Sex, death and meglomania

You lucky things, you get a triple hit of deathbyblog, as I’m about to head off into the great Lake Nasser, a phone and internet-free zone which spans 500km, 300km in Egypt, the rest in Sudan. The fabulous MV Antares had satellite internet the entire time we slowly schlepped the 215km south from Luxor to Aswan, but the Kasr Ibrim (www.kasribrim.com.eg )(named for a fortress on the edge of the lake, a site for fortifications since 1000BC) is old world, in the nicest possible way.

There are only seven or so boats cruising the lake, compared with 300+ on the strip between Luxor and Aswan, and Kasr Ibrim leads the pack with its sister, the pioneering Eugenie.

I thought I’d be squished into a single cabin with a porthole the size of a pigeon’s eye, but I’ve landed a suite. A suite. Up the back of the boat with my own wraparound sun deck complete with sun loungers, some awesome leather armchairs and the walls of the entire suite decked out in walnut veneer, which was weird at first, but I feel better now I’ve realised it matches my leatherbound laptop. It has a few old touches that make me giggle, like the built-in radio near the bed head (no plugging the ipod in here!) and the paper hygiene sash wrapped around the toilet, like the Miss Congeniality sash on a runner-up beauty queen.

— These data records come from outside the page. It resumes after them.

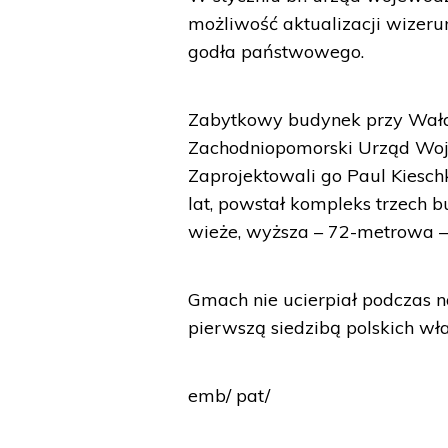
możliwość aktualizacji wizer
godła państwowego.
Zabytkowy budynek przy Wałac
Zachodniopomorski Urząd Woje
Zaprojektowali go Paul Kiesch
lat, powstał kompleks trzech 
wieże, wyższa – 72-metrowa –
Gmach nie ucierpiał podczas n
pierwszą siedzibą polskich wł
emb/ pat/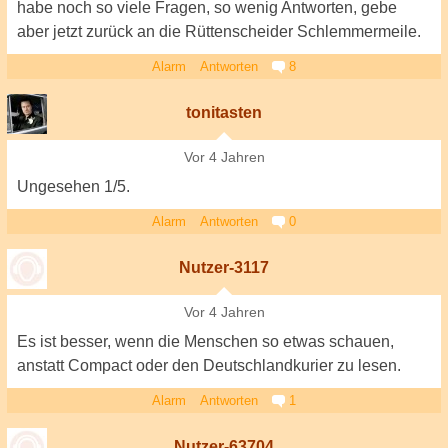
habe noch so viele Fragen, so wenig Antworten, gebe
aber jetzt zurück an die Rüttenscheider Schlemmermeile.
Alarm
Antworten
8
tonitasten
Vor 4 Jahren
Ungesehen 1/5.
Alarm
Antworten
0
Nutzer-3117
Vor 4 Jahren
Es ist besser, wenn die Menschen so etwas schauen,
anstatt Compact oder den Deutschlandkurier zu lesen.
Alarm
Antworten
1
Nutzer-63704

While the Antares was 98% Spanish tourists (we were the 2%), the Qasr Ibrim is usually 60:40 French to Brits, though this time the French have won and there are but nine native English speakers on board, which suits us all to the ground. We’re a small, energetic group, the Brits all from down south – Surry, Kent and Essex, in their 50s and 60s and raring to go.

We took a little boat out to the Temple of Kalabsha, which is on a sometimes island in the lake. Our guide, Mustafa (or Safi to his mates), is hip and lanky, and pointed out many interesting carvings on the temples’ walls – not just Horus, Isis etc etc, but pics of the megalomaniacal Ramses II giving a few Nubian soldiers a good hiding, being breast fed by goddesses (as a full-grown man…hmmm…a few Oedipal complexes being played out here), and a procession of people bringing him offerings, including leopard skins, shields fox furs, monkeys, cheetahs and giraffes.

Interesting Egyptology facts to date:

All these carvings were once painted. Men were brown (because they worked in the fields) while women were yellow or white.

Men had their hearts weighed before being sent to heaven or hell. Women didn’t need to pass judgement, going directly past Go, straight into heaven.

Egyptians didn’t do human sacrifice.

Baboons, pigs and donkeys were considered an animal form of Seth, the bad, devil-like god.

When Egyptian kings married their sisters to become sister-wives, it didn’t mean they had sex with them. It was just to keep the throne in the family. Aaaaaah!